About this exercise:
Skip every image and restate the data word for word.

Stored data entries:
****
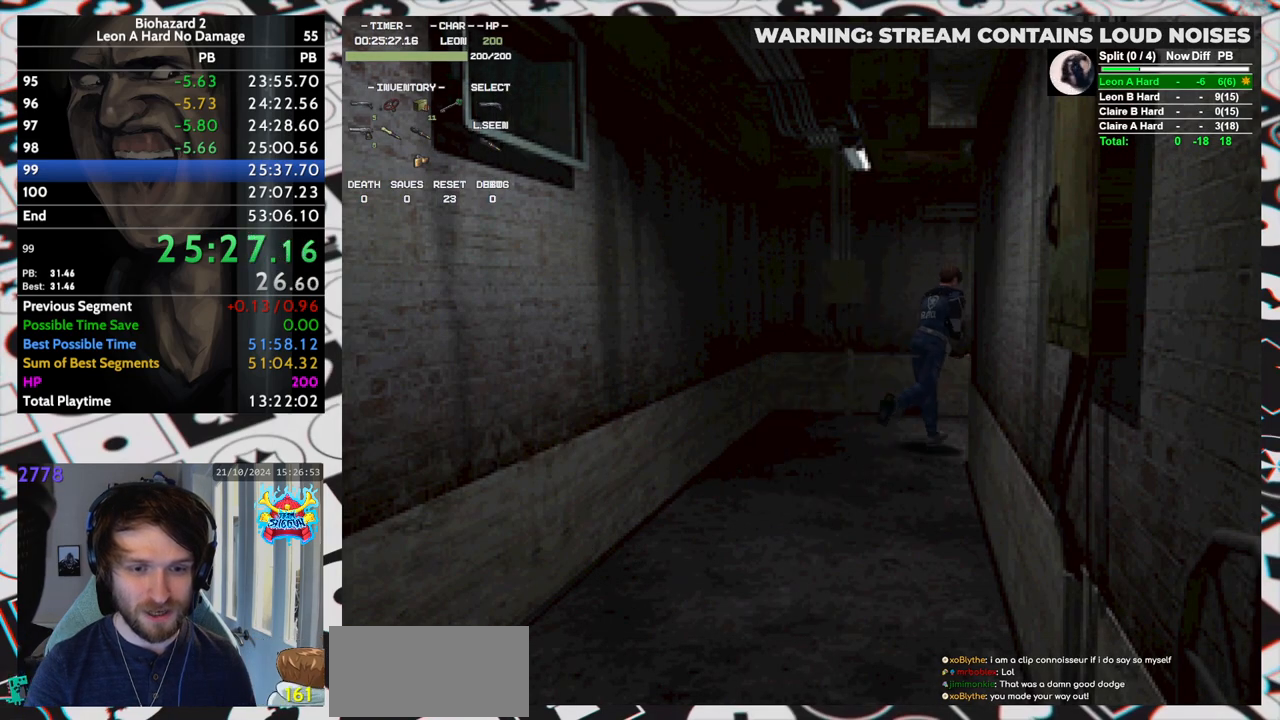
{"keys": ["run", "up"], "events": [[217, "right", "up"], [450, "right", "down"], [483, "right", "up"]]}
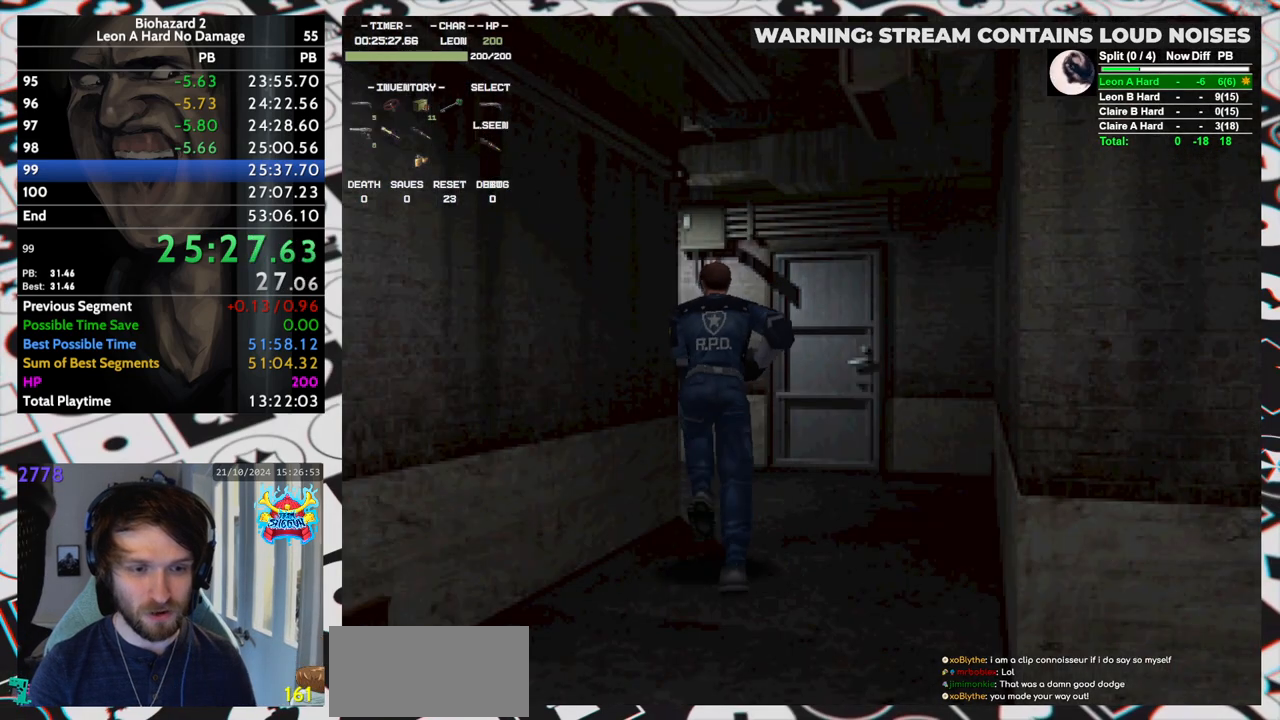
{"keys": ["left", "run", "up"], "events": [[367, "left", "down"]]}
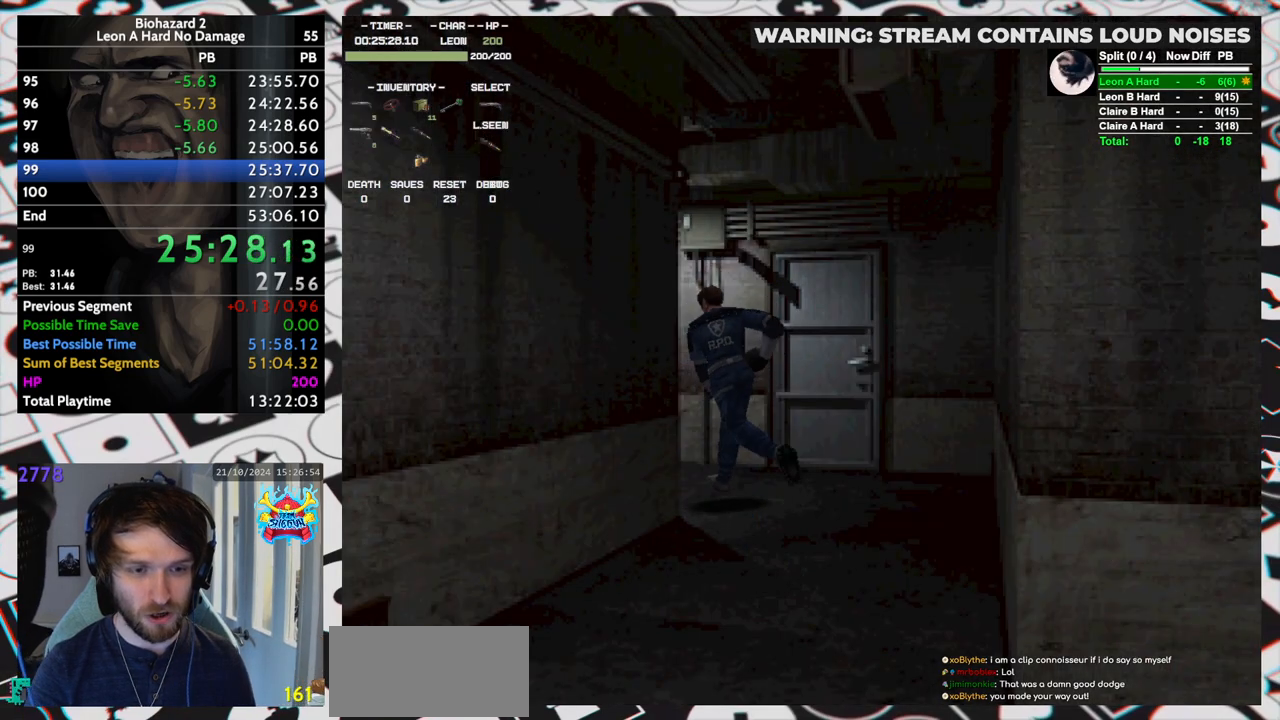
{"keys": ["run", "up"], "events": [[233, "left", "up"], [333, "left", "down"], [433, "left", "up"]]}
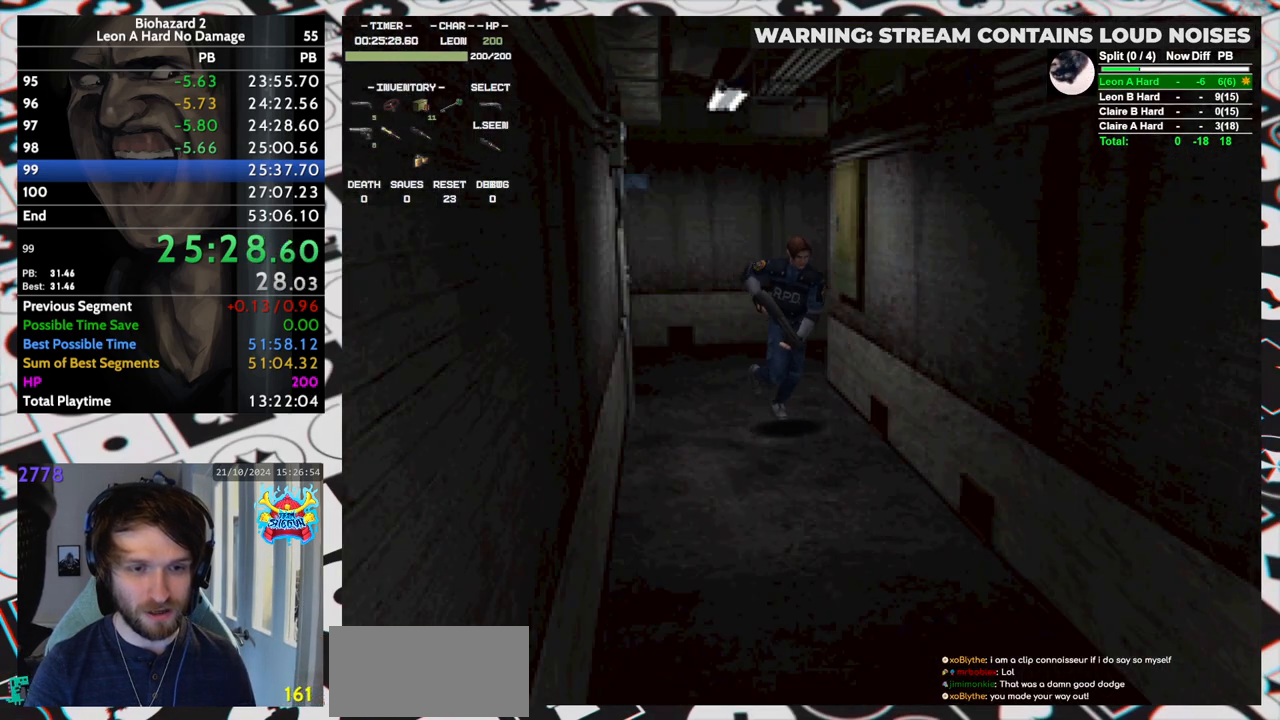
{"keys": ["run", "up"], "events": []}
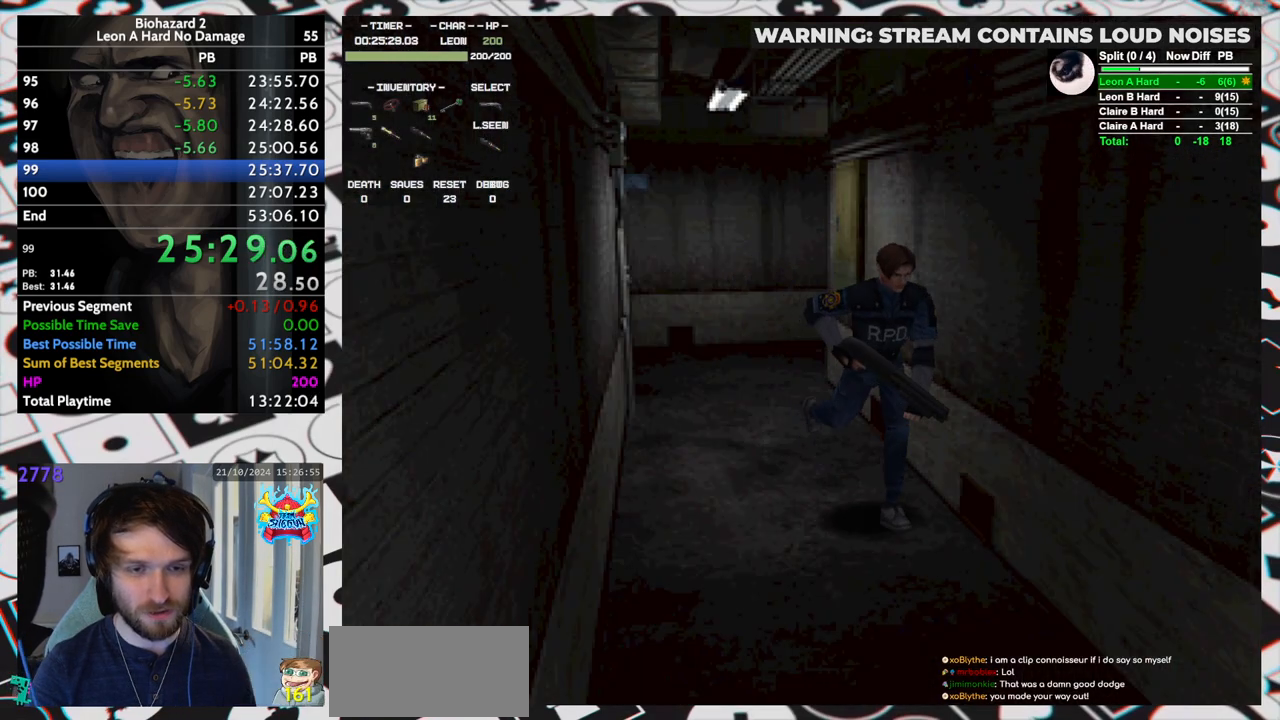
{"keys": ["run", "up"], "events": []}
****
Reply:
{"keys": ["run", "up"], "events": [[217, "right", "up"], [450, "right", "down"], [483, "right", "up"]]}
{"keys": ["left", "run", "up"], "events": [[367, "left", "down"]]}
{"keys": ["run", "up"], "events": [[233, "left", "up"], [333, "left", "down"], [433, "left", "up"]]}
{"keys": ["run", "up"], "events": []}
{"keys": ["run", "up"], "events": []}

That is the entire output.